§ Study text:
═══

Plus one on Ayende’s OSS post

Posted by Chris on December 11, 2006

Ayende Rahien recently wrote a very well thought through post discussing The Problem of Open Source in the Microsoft World. This is a must-read for any .NET developer who has reached the stage of looking for tools outside of Microsoft. As Ayende describes, a big part of the problem is that there is one major vendor, Microsoft, who not only gives us the basic framework we use to create applications on but also the tools we use to do so with. This means that we can never expect to see built-in support for creating and running NUnit tests. Microsoft has the strength to respond to a need of .NET developers (unit testing their code in this case) by creating their own framework (MS Test) and promoting that, instead of using (or at least including support for) existing de-facto standards (NUnit and MbUnit in this case) already being used by .NET developers.

═══

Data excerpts

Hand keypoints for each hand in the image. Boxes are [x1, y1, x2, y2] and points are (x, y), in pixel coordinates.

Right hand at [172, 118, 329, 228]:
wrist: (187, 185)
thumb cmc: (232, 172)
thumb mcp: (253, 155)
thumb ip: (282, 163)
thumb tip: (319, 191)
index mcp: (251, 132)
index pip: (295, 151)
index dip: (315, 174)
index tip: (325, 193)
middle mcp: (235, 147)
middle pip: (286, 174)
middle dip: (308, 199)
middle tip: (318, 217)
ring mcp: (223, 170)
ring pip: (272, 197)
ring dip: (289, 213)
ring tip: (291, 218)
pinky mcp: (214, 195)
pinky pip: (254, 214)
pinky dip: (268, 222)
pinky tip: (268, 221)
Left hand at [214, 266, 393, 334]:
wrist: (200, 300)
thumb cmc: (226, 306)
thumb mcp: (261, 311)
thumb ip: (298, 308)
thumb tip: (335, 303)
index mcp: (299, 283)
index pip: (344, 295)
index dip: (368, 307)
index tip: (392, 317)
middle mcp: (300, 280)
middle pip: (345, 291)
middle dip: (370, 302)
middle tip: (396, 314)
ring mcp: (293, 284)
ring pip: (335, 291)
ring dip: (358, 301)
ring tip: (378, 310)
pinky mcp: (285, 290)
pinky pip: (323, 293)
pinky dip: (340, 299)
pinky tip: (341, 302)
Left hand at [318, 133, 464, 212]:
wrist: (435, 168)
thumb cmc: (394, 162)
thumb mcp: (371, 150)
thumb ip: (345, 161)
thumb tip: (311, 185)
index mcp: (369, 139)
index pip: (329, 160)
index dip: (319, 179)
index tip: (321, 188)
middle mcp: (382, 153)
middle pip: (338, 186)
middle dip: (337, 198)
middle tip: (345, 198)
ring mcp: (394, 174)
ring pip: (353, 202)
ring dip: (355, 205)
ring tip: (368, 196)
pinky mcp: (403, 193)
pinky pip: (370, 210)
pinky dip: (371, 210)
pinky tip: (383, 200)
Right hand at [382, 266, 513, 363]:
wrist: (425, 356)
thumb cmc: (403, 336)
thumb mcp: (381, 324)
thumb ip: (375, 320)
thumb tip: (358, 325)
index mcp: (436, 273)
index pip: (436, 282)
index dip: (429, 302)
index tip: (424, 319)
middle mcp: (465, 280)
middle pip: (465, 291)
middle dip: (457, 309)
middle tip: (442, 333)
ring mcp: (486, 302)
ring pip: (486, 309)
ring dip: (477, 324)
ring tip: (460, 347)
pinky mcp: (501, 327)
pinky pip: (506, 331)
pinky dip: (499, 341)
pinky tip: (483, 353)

═══

§ What is expected:
Answer these questions about the open-source post:
1. Who posted it, and on what date?
2. What framework did Microsoft create for unit testing?
3. Which two existing de-facto standards does the post name?

§ Reply to the task:
1. Chris, on December 11, 2006.
2. MS Test.
3. NUnit and MbUnit.